Action item: In the entries below, begin at the line that has "text_box [684, 821, 819, 829]", stop after the line that has "Identify the document", and output those lines exactly with no pictures.

Data provided:

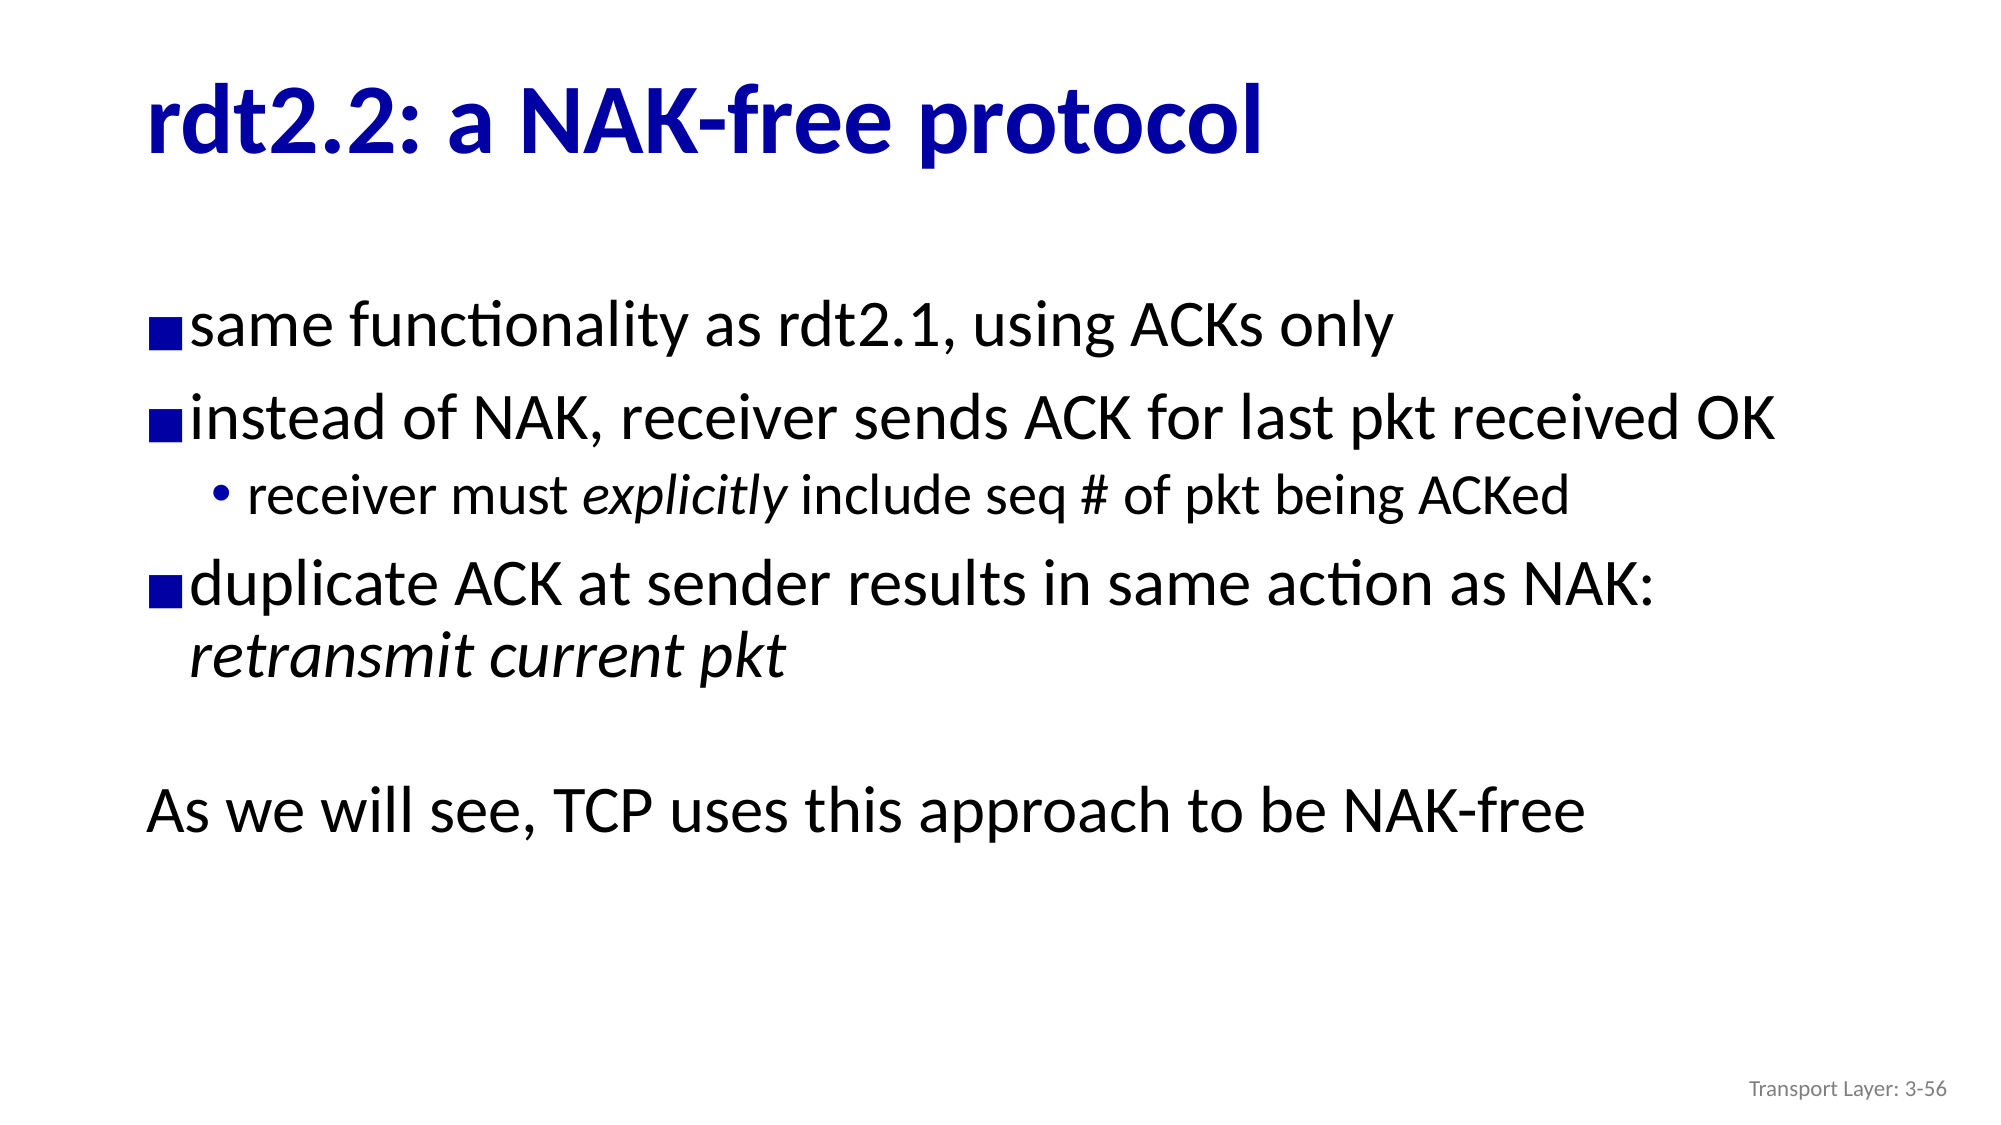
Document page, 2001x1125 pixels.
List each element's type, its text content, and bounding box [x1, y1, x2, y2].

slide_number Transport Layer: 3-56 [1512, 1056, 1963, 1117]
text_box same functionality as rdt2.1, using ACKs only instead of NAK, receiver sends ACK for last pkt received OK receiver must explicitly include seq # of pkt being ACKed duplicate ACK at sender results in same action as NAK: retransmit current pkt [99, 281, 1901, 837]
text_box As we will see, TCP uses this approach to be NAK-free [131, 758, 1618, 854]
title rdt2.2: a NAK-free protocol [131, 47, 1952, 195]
* * *
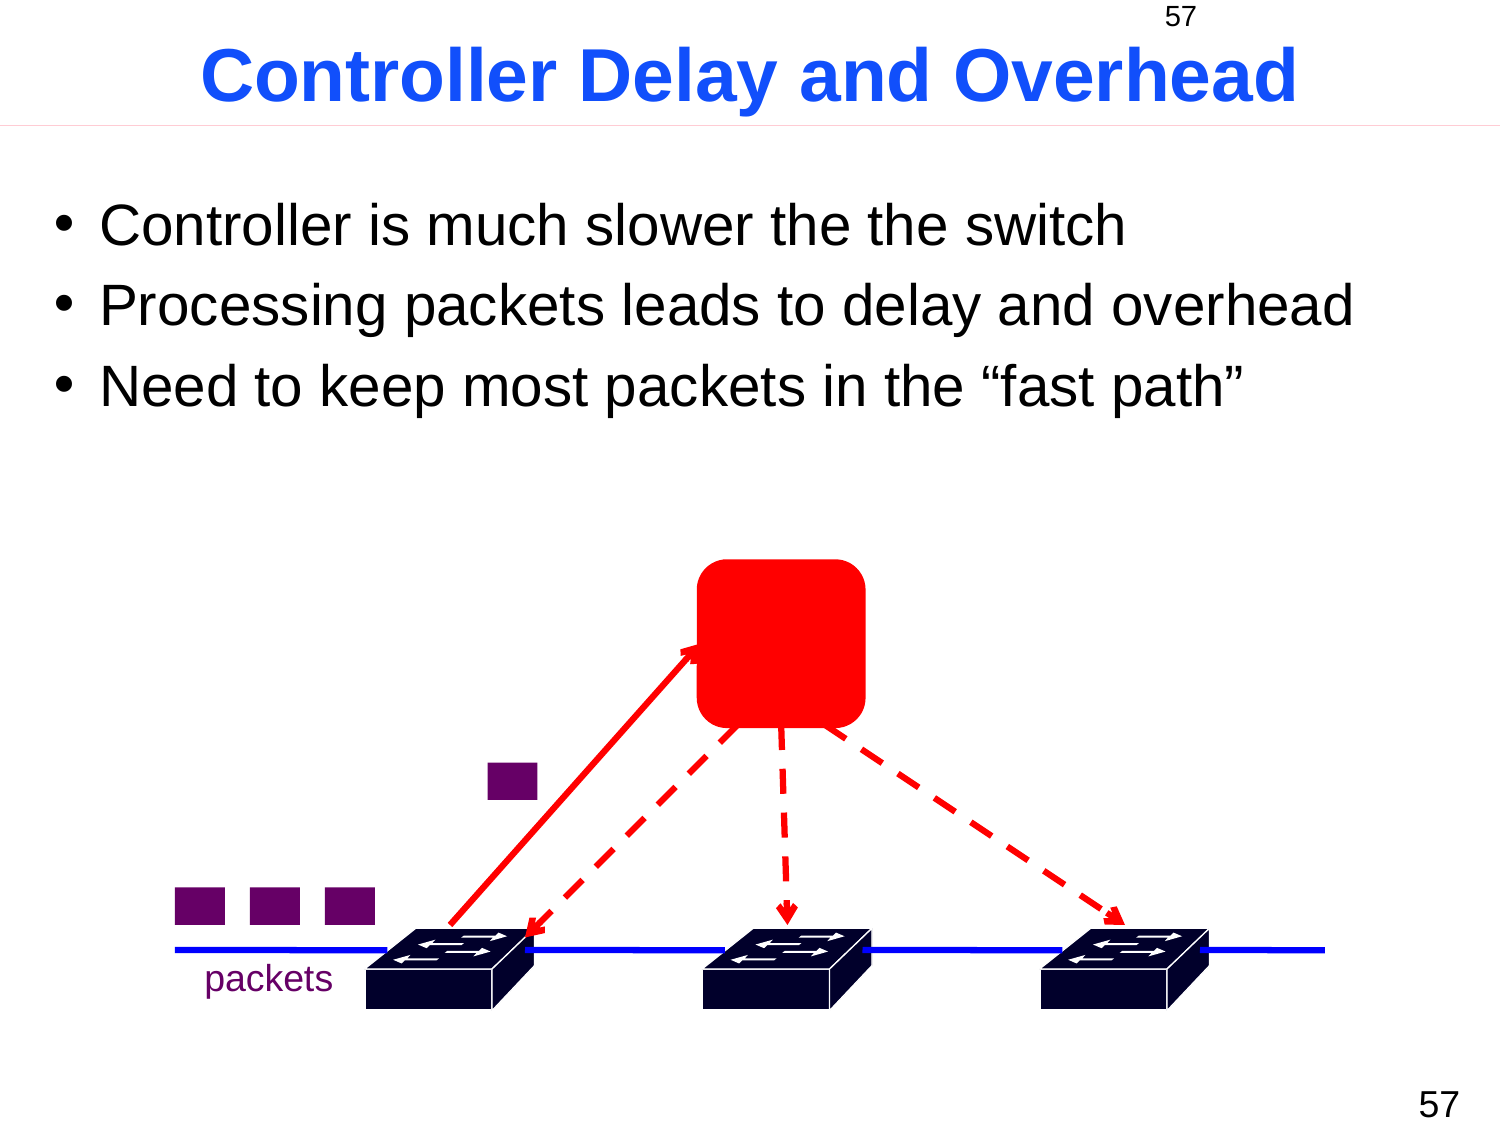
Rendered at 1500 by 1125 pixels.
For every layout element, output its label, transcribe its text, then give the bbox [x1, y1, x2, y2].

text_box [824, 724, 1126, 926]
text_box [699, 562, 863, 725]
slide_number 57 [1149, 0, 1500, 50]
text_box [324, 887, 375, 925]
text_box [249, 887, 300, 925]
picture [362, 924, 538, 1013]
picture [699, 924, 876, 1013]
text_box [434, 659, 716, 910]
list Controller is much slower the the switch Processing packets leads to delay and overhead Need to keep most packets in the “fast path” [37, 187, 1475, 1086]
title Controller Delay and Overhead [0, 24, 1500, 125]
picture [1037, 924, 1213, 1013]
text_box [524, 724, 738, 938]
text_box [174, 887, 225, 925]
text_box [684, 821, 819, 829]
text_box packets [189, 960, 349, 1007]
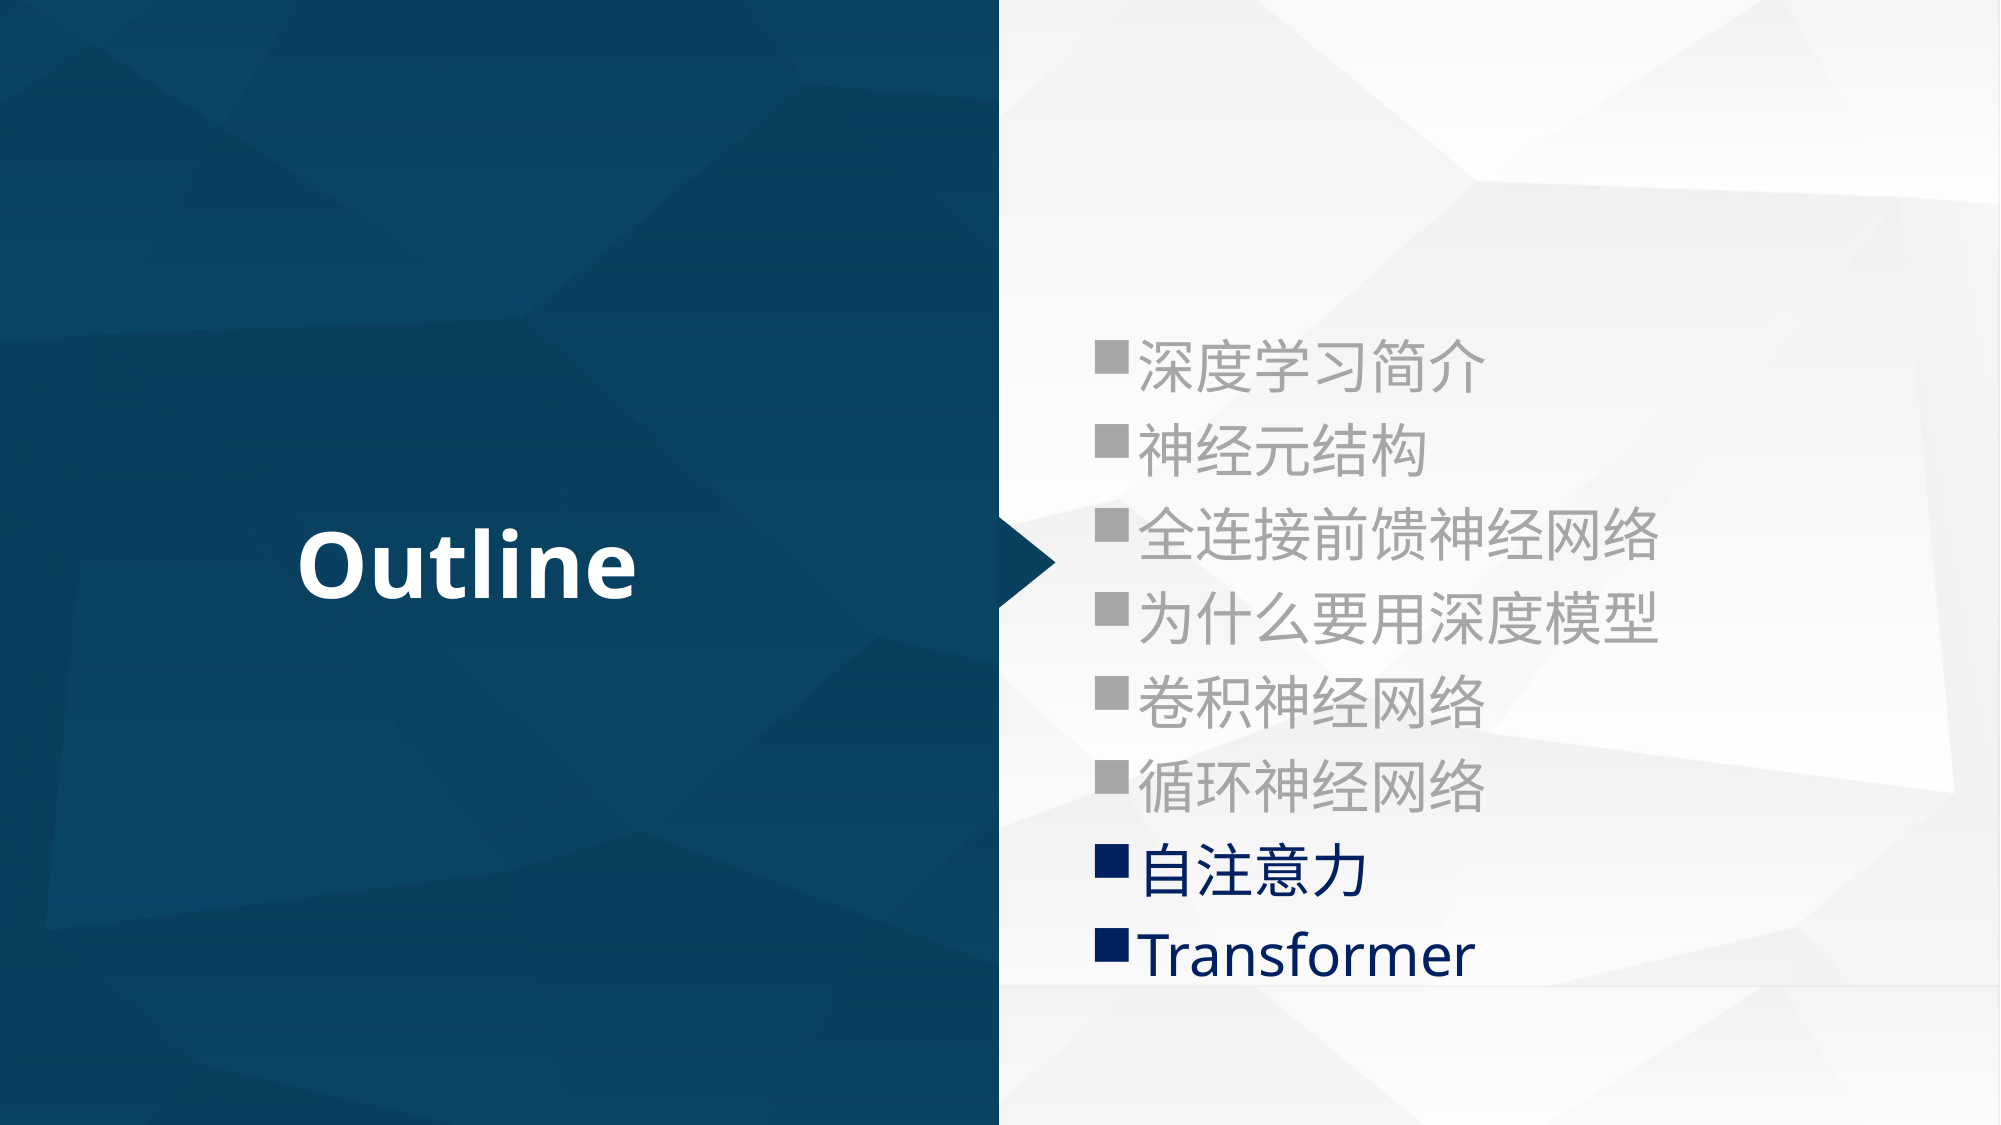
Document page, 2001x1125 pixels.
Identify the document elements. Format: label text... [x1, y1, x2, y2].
--
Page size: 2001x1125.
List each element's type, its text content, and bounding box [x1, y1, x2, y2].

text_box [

Solution:
text_box [684, 821, 819, 829]
text_box packets [189, 960, 349, 1007]
Document page, 2001x1125 pixels.
Identify the document elements. Format: label text... [x1, y1, x2, y2].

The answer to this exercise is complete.